Communiqué officiel – Arkema Première Ligue
- Arkema Première Ligue
En l’absence des garanties financières attendues de la part de l’acquéreur avec qui le club était en négociations exclusives depuis mai, le Dijon Football Côte d’Or met fin aux négociations exclusives entamées en mai concernant la reprise de sa section féminine.
Le club a donc décidé de ne pas faire appel de la décision de la DNCG (Direction Nationale du Contrôle de Gestion) d’exclure l’équipe première féminine de toutes les compétitions nationales, et demandera dans les prochains jours le placement en liquidation judiciaire de la société commerciale DFCO Féminines en charge du football féminin professionnel.
Le football féminin continuera au DFCO, autour d’un nouveau modèle, recentré sur son territoire, ses clubs partenaires et fondé sur des bases économiques viables. Cela se traduira par le maintien intégral de la préformation et de la formation des jeunes dijonnaises ainsi que leur engagement dans les plus hauts niveaux de compétitions.
Cette continuité de pratique sera notamment possible grâce au soutien de la Ville de Dijon et du Conseil Départemental de la Côte d’Or, ainsi qu’à la volonté du DFCO de continuer à soutenir le développement du football féminin.
Depuis la reprise du DFCO en juillet 2024, contrairement à la section masculine, l’équipe féminine n’avait pas vu son budget baisser, permettant notamment des résultats remarquables en Arkema Première League et l’obtention de l’agrément du centre de formation féminin.
Dans un contexte de restructuration imposé par les relégations sportives successives de l’équipe masculine, le DFCO s’était engagé, dès décembre 2024, dans la recherche d’un investisseur avec l’appui de conseils spécialisés en développement du sport féminin, en toute transparence avec le staff et les joueuses cadres. L’objectif : trouver un investisseur en capacité de financer durablement un modèle économique indépendant, alors que le déficit annuel des féminines, qui s’élève à 1,5 million d’euros, reposait jusqu’ici presque exclusivement sur la section masculine et leurs droits télévisés, puis sur les apports personnels du propriétaire lors des deux dernières saisons.
Ainsi, plus d’une centaine d’investisseurs principalement internationaux et nationaux mais aussi d’acteurs locaux ont été approchés. Malgré une cession libre de dette et à titre gratuit, seules deux propositions de reprise pour la SAS DFCO Féminines ont été reçues, et aucune n’a pu aboutir, faute de financement suffisant ou des garanties nécessaires pour financer la saison à venir.
Alors que la montée en Ligue 2 de l’équipe masculine aurait initialement dû permettre de continuer à subventionner l’équipe féminine, la crise des droits télévisés — divisés par quatre en deux ans — a rendu ce financement impossible.

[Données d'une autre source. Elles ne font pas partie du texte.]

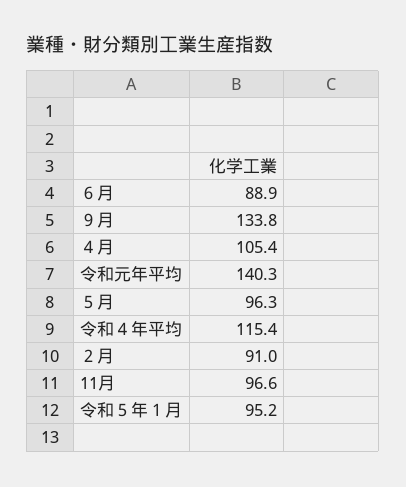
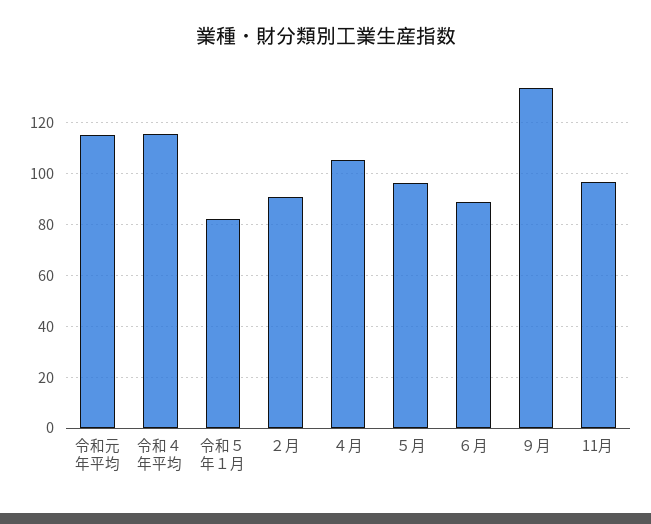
  {
    "６月": 88.9,
    "９月": 133.8,
    "４月": 105.4,
-   "令和元年平均": 140.3,
+   "令和元年平均": 115,
    "５月": 96.3,
    "令和４年平均": 115.4,
    "２月": 91,
    "11月": 96.6,
-   "令和５年１月": 95.2
+   "令和５年１月": 82.5
  }

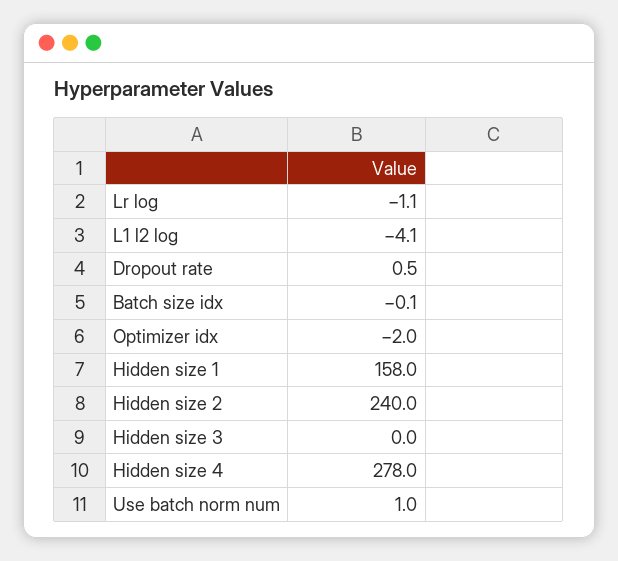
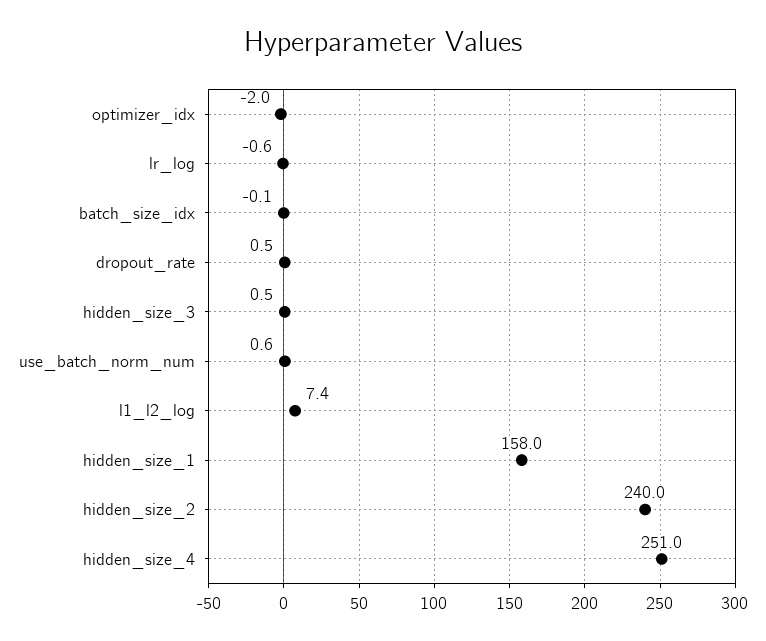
  {
-   "Lr log": -1.1,
+   "Lr log": -0.6,
-   "L1 l2 log": -4.1,
+   "L1 l2 log": 7.4,
    "Dropout rate": 0.5,
    "Batch size idx": -0.1,
    "Optimizer idx": -2,
    "Hidden size 1": 158,
    "Hidden size 2": 240,
-   "Hidden size 3": 0,
+   "Hidden size 3": 0.5,
-   "Hidden size 4": 278,
+   "Hidden size 4": 251,
-   "Use batch norm num": 1
+   "Use batch norm num": 0.6
  }

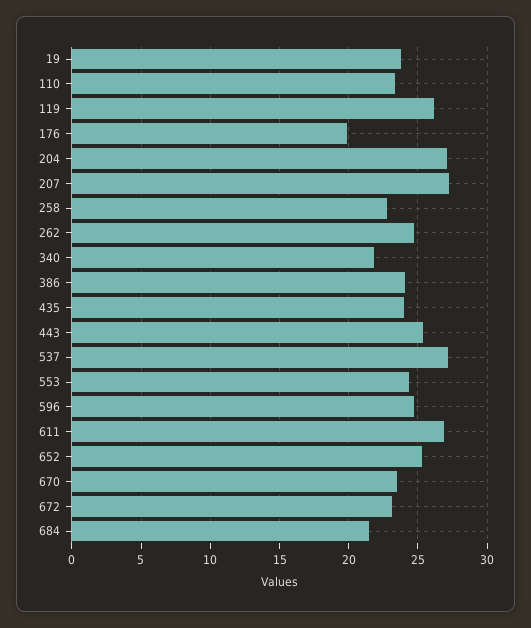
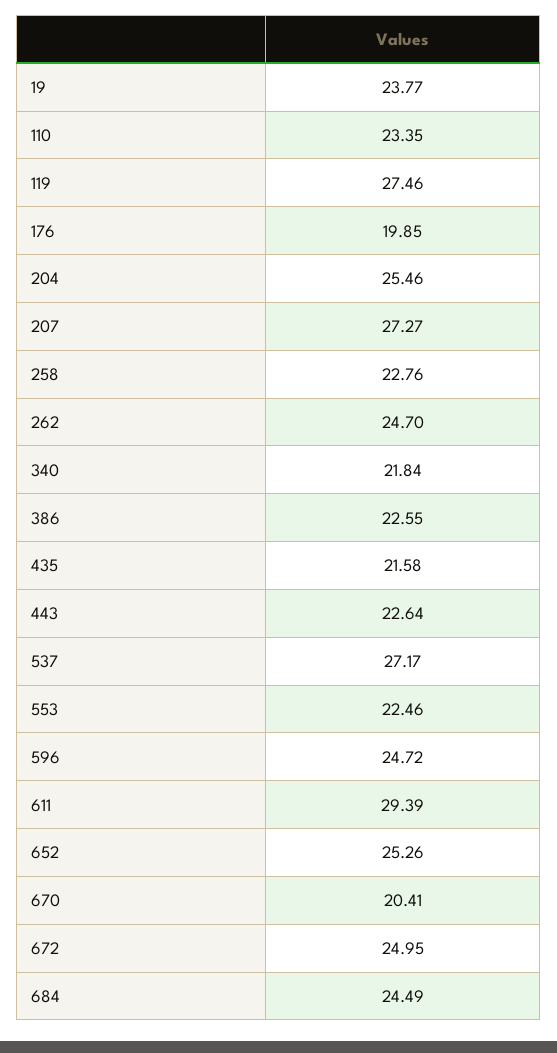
  {
    "19": 23.77,
    "110": 23.35,
-   "119": 26,
+   "119": 27.46,
    "176": 19.85,
-   "204": 27,
+   "204": 25.46,
    "207": 27.27,
    "258": 22.76,
    "262": 24.7,
    "340": 21.84,
-   "386": 24,
+   "386": 22.55,
-   "435": 24,
+   "435": 21.58,
-   "443": 25.5,
+   "443": 22.64,
    "537": 27.17,
-   "553": 24.5,
+   "553": 22.46,
    "596": 24.72,
-   "611": 27,
+   "611": 29.39,
    "652": 25.26,
-   "670": 23.5,
+   "670": 20.41,
-   "672": 23,
+   "672": 24.95,
-   "684": 21.5
+   "684": 24.49
  }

Cette décision difficile et injuste au regard de leur niveau intervient également quand les revenus du football féminin professionnel stagnent, sans perspectives concrètes, et que les contraintes s’alourdissent pour les clubs — la fédération refusant de verser au DFCO une subvention de 200 000 euros qui lui était pourtant due, après être revenue sur la reconnaissance des acquis et de l’expérience de son directeur du centre de formation —.

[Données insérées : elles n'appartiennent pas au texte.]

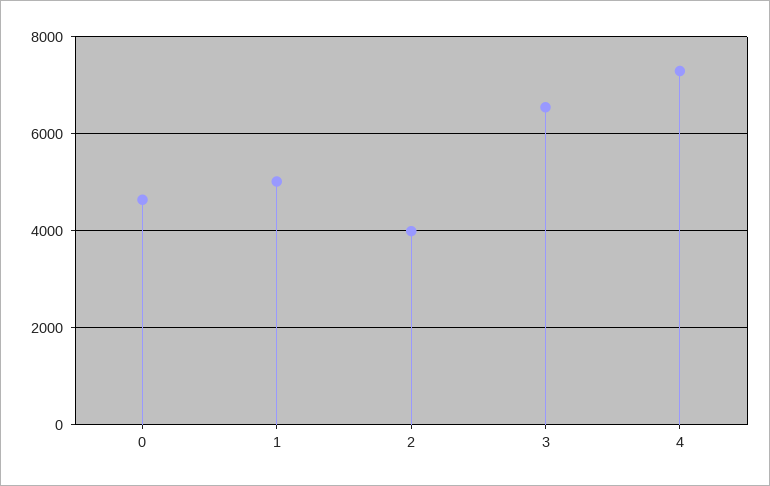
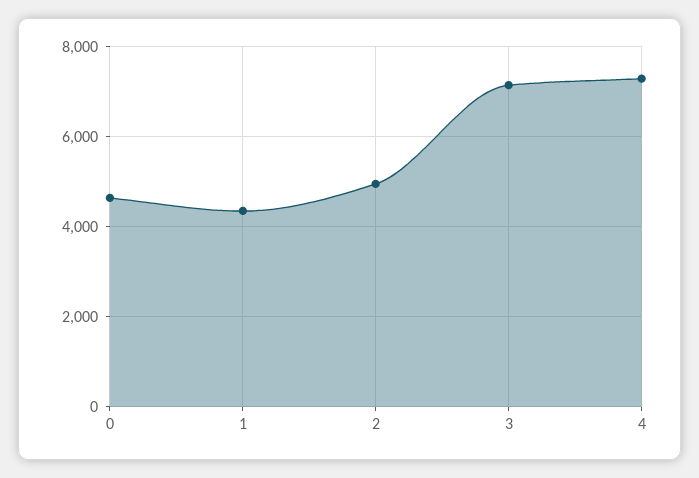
  {
    "0": 4600,
-   "1": 5000,
+   "1": 4400,
-   "2": 4000,
+   "2": 5000,
-   "3": 6600,
+   "3": 7200,
    "4": 7200
  }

C’est donc une gageure de trouver un modèle équilibré, et une entreprise ne peut durablement dépenser deux euros quand elle n’en gagne qu’un seul. Le DFCO n’est malheureusement pas un cas isolé dans le football féminin professionnel. Cet échec doit collectivement nous interroger, tant les incantations et les commentateurs se heurtent à la réalité : à Dijon, par exemple, seulement 154 spectateurs payants par match, une recette billetterie de 15 000 euros par saison, pour un budget total de 2,7 millions d’euros.

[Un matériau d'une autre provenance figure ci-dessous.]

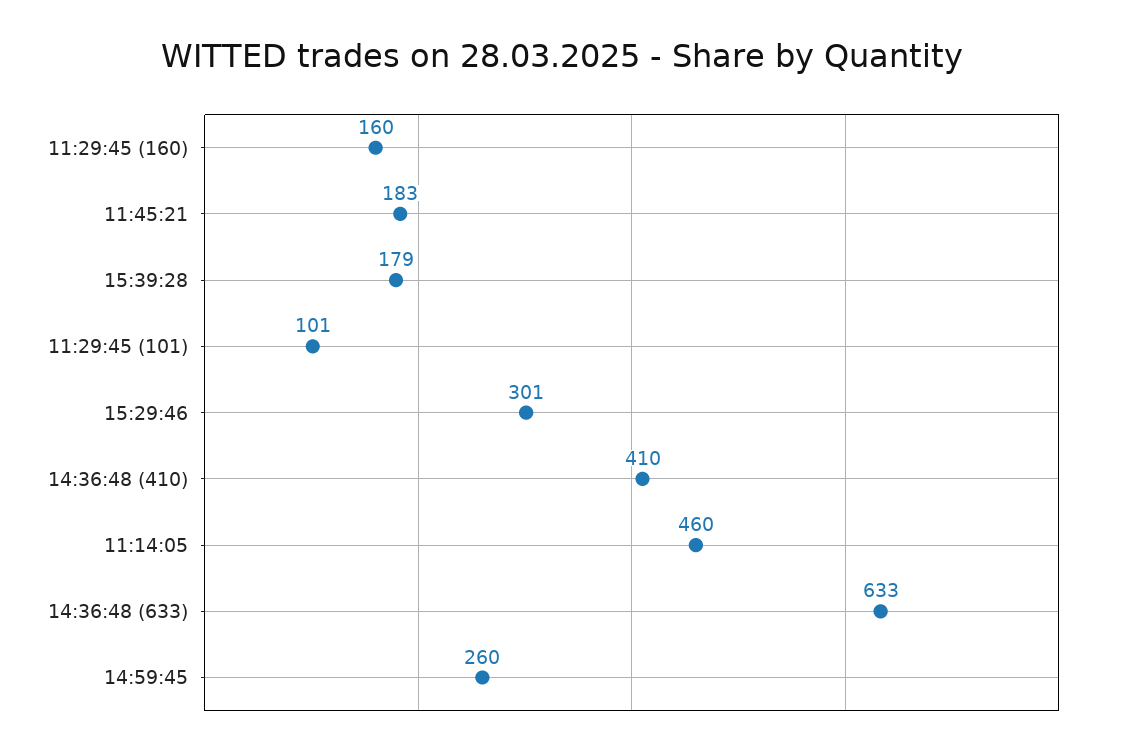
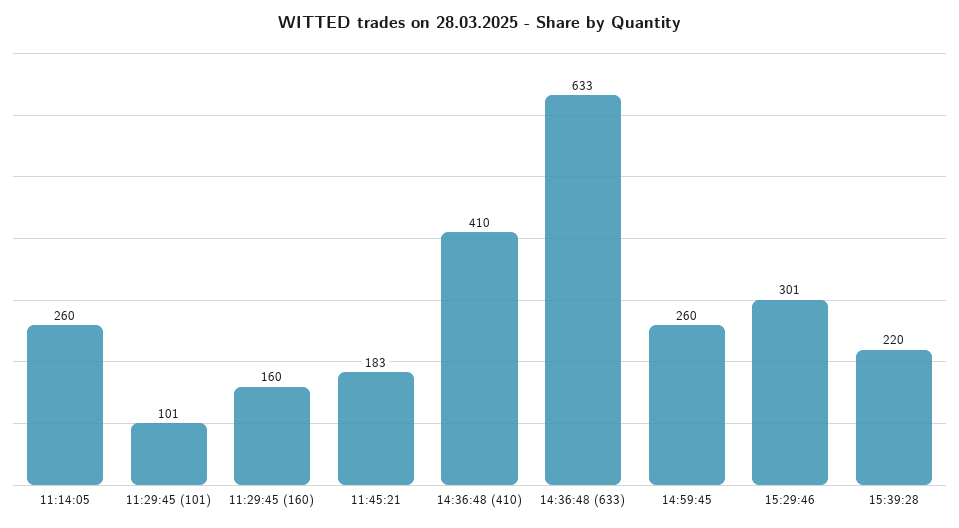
  {
    "11:29:45 (160)": 160,
    "11:45:21": 183,
-   "15:39:28": 179,
+   "15:39:28": 220,
    "11:29:45 (101)": 101,
    "15:29:46": 301,
    "14:36:48 (410)": 410,
-   "11:14:05": 460,
+   "11:14:05": 260,
    "14:36:48 (633)": 633,
    "14:59:45": 260
  }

Toutefois, le DFCO reste convaincu de l’importance d’offrir une égalité de pratique du football aux jeunes joueuses et continuera de les accompagner avec ses éducateurs, ses infrastructures et son financement en U12/U13, U15 et en U19 nationaux.
Le club tient à remercier chaleureusement les collectivités, les partenaires, les salariés, les bénévoles et les supporters qui soutiennent le football féminin au DFCO.